Brasília não precisa de palavras para ser traduzida; é uma mistura de emoções, como qualquer comunidade deve ser. O pessoal que apoia essa radicalização da Lei do Silêncio, patrocinada por políticos que preferem ver o povo dormindo, deveria abrir os ouvidos: a estupidez impede algumas das melhores coisas que a vida oferece.

A música, mais do que a prosa e a poesia, além de qualquer manifestação coletiva, é o cimento que constrói o caráter de uma comunidade. E a gente começa a entender Vinicius, quando ele diz que fazer samba não é fazer piada.

Brasília tem uma música que revela um bocado da alma dessa jovem cidade. Parte se expressa por palavras que, ao mesmo tempo, direcionam as sensações e limitam as emoções. Outra parte chega sob o véu da sutileza. Pena que estão ambas escondidas.

Eis o busílis: o fundo do baú nem sempre é lugar de quinquilharia. E joias aparecem.

No próximo dia 20, no Clube do Choro, Clôdo Ferreira lança seu quarto disco solo — já disponível no Deezer e no Spotfy, serviços de streaming da internet. Por si só é um acontecimento, posto que é um compositor de mão cheia, expoente da música popular brasileira, no tempo que ela ousou existir. Mas há mais.

Entre as 10 faixas do disco, Clôdo pôs palavras e recuperou duas composições de Carlinhos 7 Cordas, um dos músicos mais importantes na formação musical da cidade. Nascido José Carlos da Silva, assumiu o numeral que distingue seu instrumento para fugir dos milhares de homônimos — com o talento que tem, nem precisava tanto.

Carlinhos chegou a Brasília no fim0s dos anos 1970 depois de ter integrado o Época de Ouro, o mais importante grupo de choro do país desde os Oito Batutas.

A partir daí, misturou-se à cena musical da cidade, ao ponto de se casar com Alcione, filha do maestro João Tomé, um totem da cultura brasiliense.

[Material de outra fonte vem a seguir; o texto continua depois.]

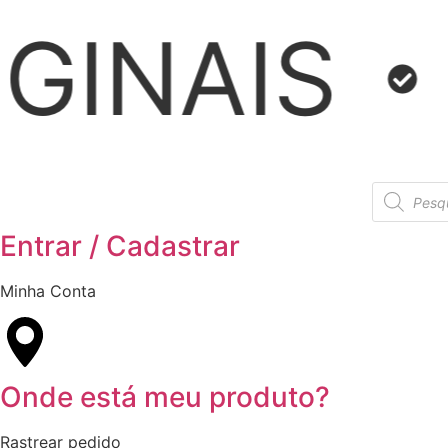
ENTREGA
Entrar / Cadastrar
Minha Conta
Onde está meu produto?
Rastrear pedido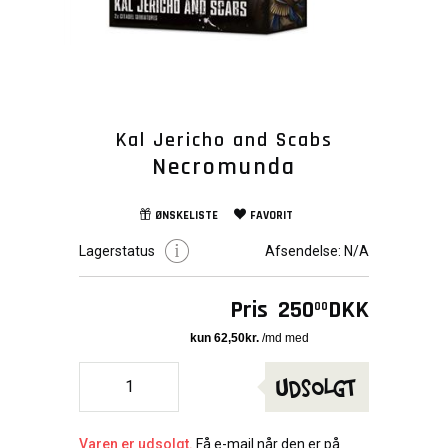
Kal Jericho and Scabs
Necromunda
ØNSKELISTE
FAVORIT
Lagerstatus
Afsendelse:
N/A
Pris
250
DKK
00
Udsolgt
Varen er udsolgt.
Få e-mail når den er på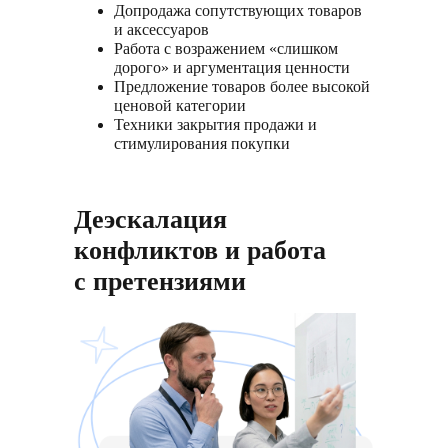
Допродажа сопутствующих товаров
и аксессуаров
Работа с возражением «слишком
дорого» и аргументация ценности
Предложение товаров более высокой
ценовой категории
Техники закрытия продажи и
стимулирования покупки
Деэскалация
конфликтов и работа
с претензиями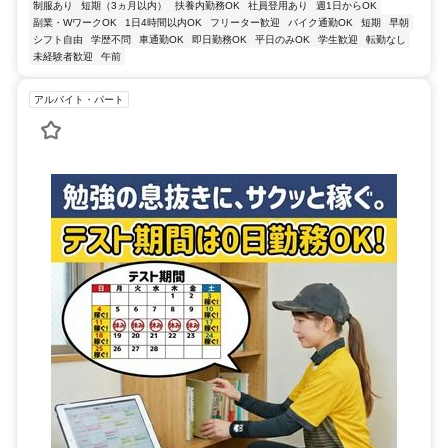
制服あり
短期（3ヵ月以内）
扶養内勤務OK
社員登用あり
週1日からOK
副業・WワークOK
1日4時間以内OK
フリーター歓迎
バイク通勤OK
短期
早朝
シフト自由
学歴不問
車通勤OK
即日勤務OK
平日のみOK
学生歓迎
転勤なし
未経験者歓迎
午前
アルバイト・パート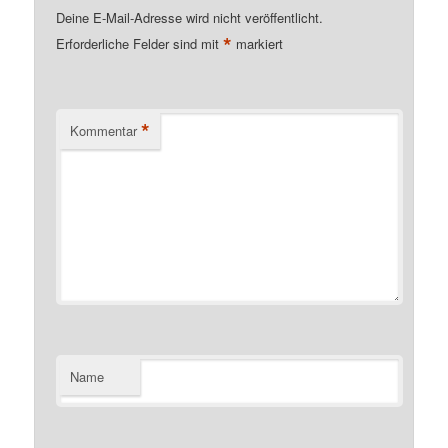
Deine E-Mail-Adresse wird nicht veröffentlicht.
*
Erforderliche Felder sind mit
markiert
*
Kommentar
Name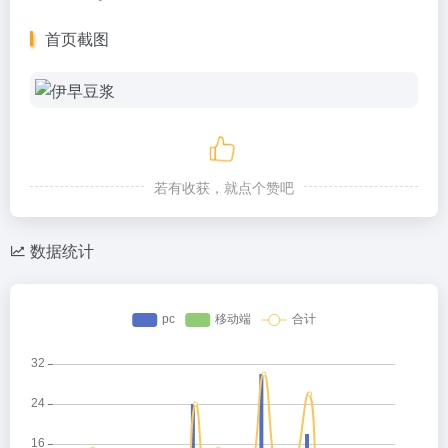
首页截图
若有收获，就点个赞吧
数据统计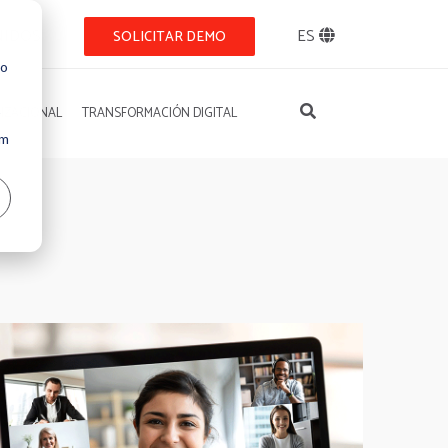
NIDOS
ES
SOLICITAR DEMO
so
IZACIONAL
TRANSFORMACIÓN DIGITAL
Um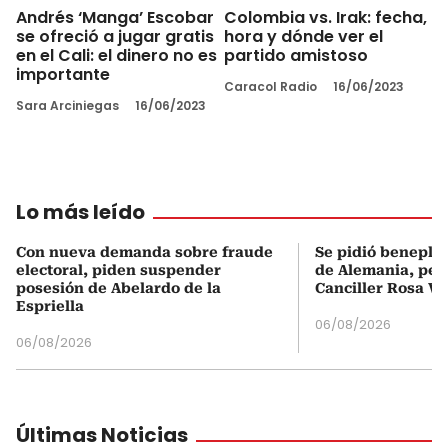
Andrés ‘Manga’ Escobar
Colombia vs. Irak: fecha,
se ofreció a jugar gratis
hora y dónde ver el
en el Cali: el dinero no es
partido amistoso
importante
Caracol Radio
16/06/2023
Sara Arciniegas
16/06/2023
Lo más leído
Con nueva demanda sobre fraude
Se pidió beneplá
electoral, piden suspender
de Alemania, pero
posesión de Abelardo de la
Canciller Rosa Vi
Espriella
06/08/2026
06/08/2026
Últimas Noticias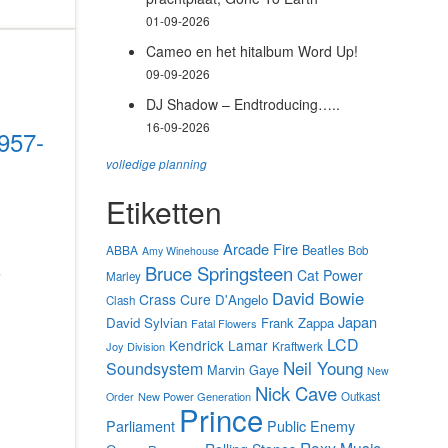
01-09-2026
Cameo en het hitalbum Word Up!
09-09-2026
DJ Shadow – Endtroducing…..
16-09-2026
957-
volledige planning
Etiketten
Arcade Fire
Beatles
ABBA
Bob
Amy Winehouse
6
Bruce Springsteen
Cat Power
Marley
David Bowie
Crass
Cure
D'Angelo
Clash
Japan
David Sylvian
Frank Zappa
Fatal Flowers
LCD
Kendrick Lamar
Kraftwerk
Joy Division
Neil Young
Soundsystem
Marvin Gaye
New
Nick Cave
New Power Generation
Outkast
Order
Prince
Parliament
Public Enemy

Clôdo, não é novidade, é um compositor cuidadoso; exerce o ofício com esmero. Abre o disco com um tango canção (Quem fala de mim) e vai evoluindo em xotes, choros e toadas. Iluminuras e Diamantes, os dois choros-canção de Carlinhos 7 Cordas, brilham na seleção — e não apenas pelos títulos. Carlinhos ficou especialmente tocado com a letra de Iluminuras, mas adorou as duas.

Meio sem querer, Clôdo alerta para necessidade de se preservar a produção cultural da cidade. Numa recente roda musical, o flautista Antônio Lício puxou dois choros de Dionísio Della Penna, o Coqueiro, que estão registrados apenas na memória dos velhos companheiros. São músicas, como tantas, que correm o risco de se perder; um descaso pior do que a Lei do Silêncio.